**EXPLORE THE MATERIAL:**
**a)** What is the Spanish translation of this sentence from the passage on the Chicago school strike: "No one who works in our city should live in poverty."
**b)** According to the passage on the Chicago school strike, how much do bus aides employed by CPS make on average each year?

**DOCUMENT SEGMENT:**
_____

Thousands of school workers live paycheck to paycheck, with many working second or third jobs to make ends meet. No one who works in our city should live in poverty. Period. 

Members of the Chicago Teachers Union and SEIU Local 73 march through the Loop on Oct. 14.
Members of SEIU Local 73 and the Chicago Teachers Union 73 march through the Loop.
Ashlee Rezin Garcia/Sun-Times

Late last week, more than 30,000 Chicago teachers and school support workers walked off the job in a historic show of solidarity. For the first time ever, city teachers, special education classroom assistants, bus aides, custodians, and security officers are on strike together to demand good jobs, clean and safe schools, smaller class sizes and resources for students experiencing homelessness.

Members of SEIU Local 73 help students feel safe and supported in class, keep buildings clean and secure, and help special education students get to and from school every day. These hardworking Chicagoans are proud of the contributions they make to our schools and proud to be standing arm-in-arm with striking teachers whose demands for education justice and affordable housing have resonated with families all over the city.

But there’s more to the story. Thousands of school workers live paycheck to paycheck, with many working second or third jobs to make ends meet. More than half of Chicago Public Schools support staff make less than $35,360 a year. Bus aides employed by CPS make an average of $15,759 a year.

_____

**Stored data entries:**

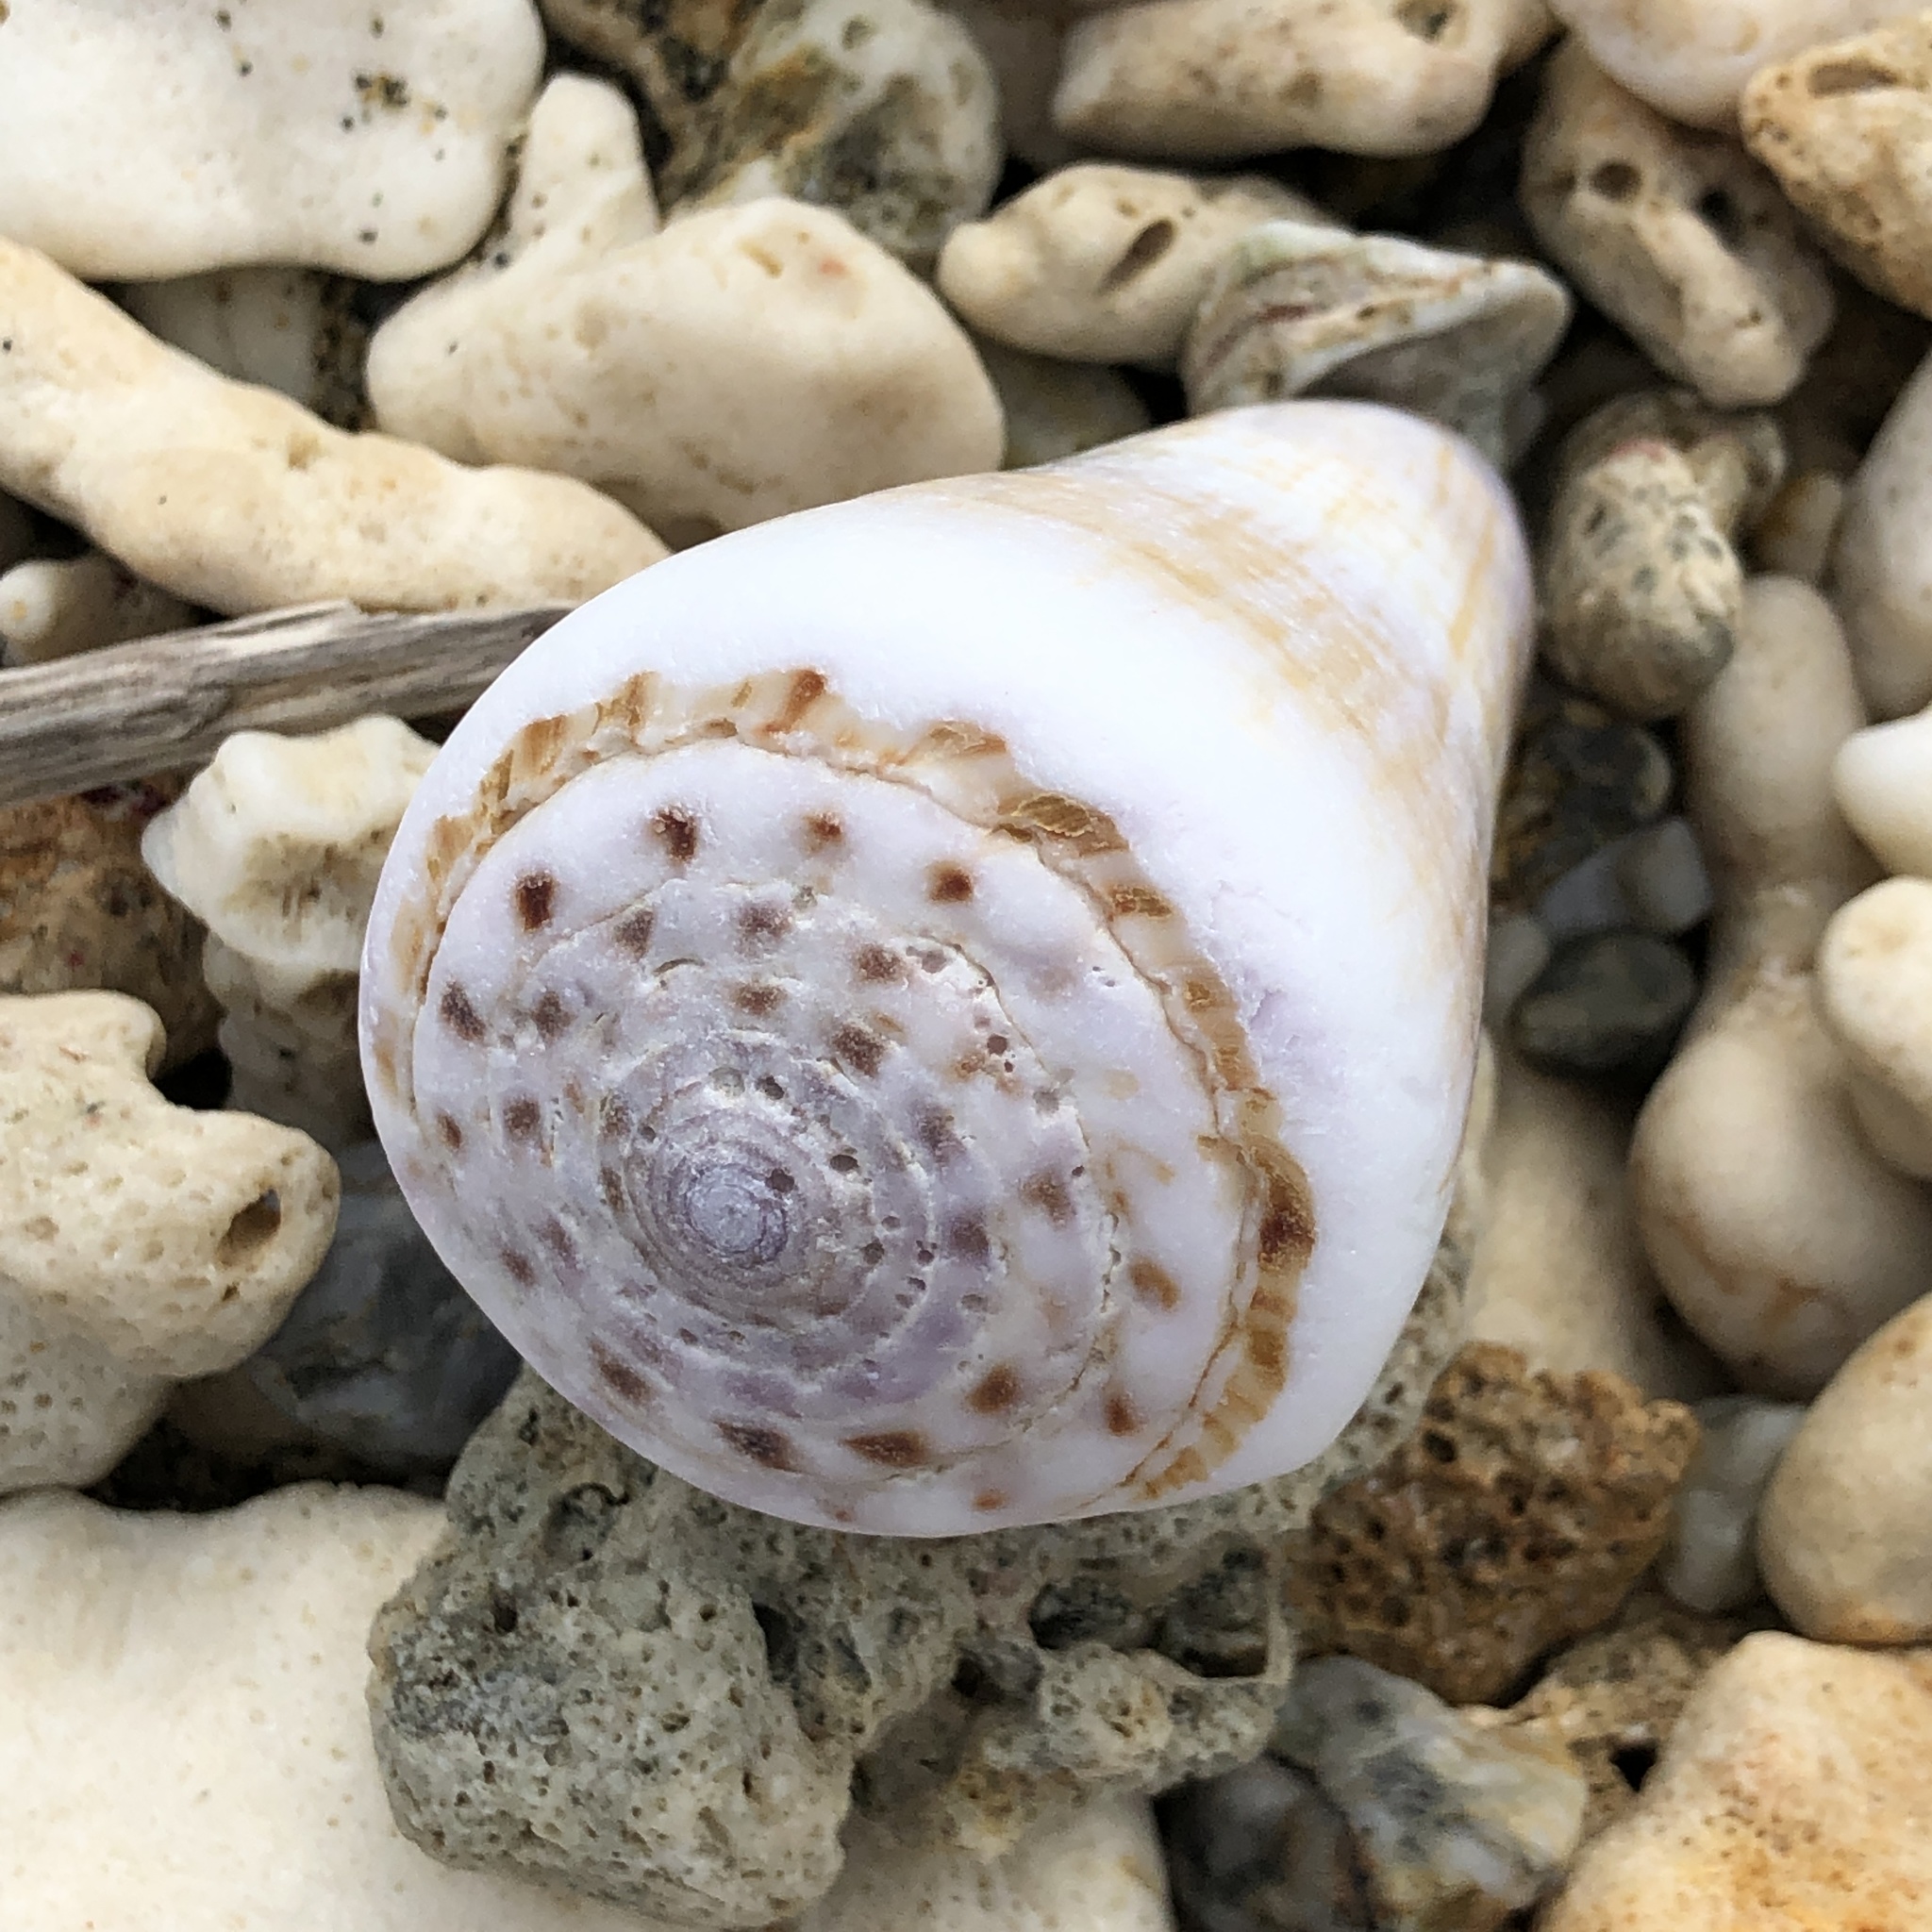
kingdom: Animalia
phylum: Mollusca
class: Gastropoda
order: Neogastropoda
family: Conidae
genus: Conus
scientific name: Conus distans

_____

**OUTPUTS FOR THE TASKS:**
**a)** Nadie que trabaje en nuestra ciudad debería vivir en la pobreza.

**b)** $15,759 a year.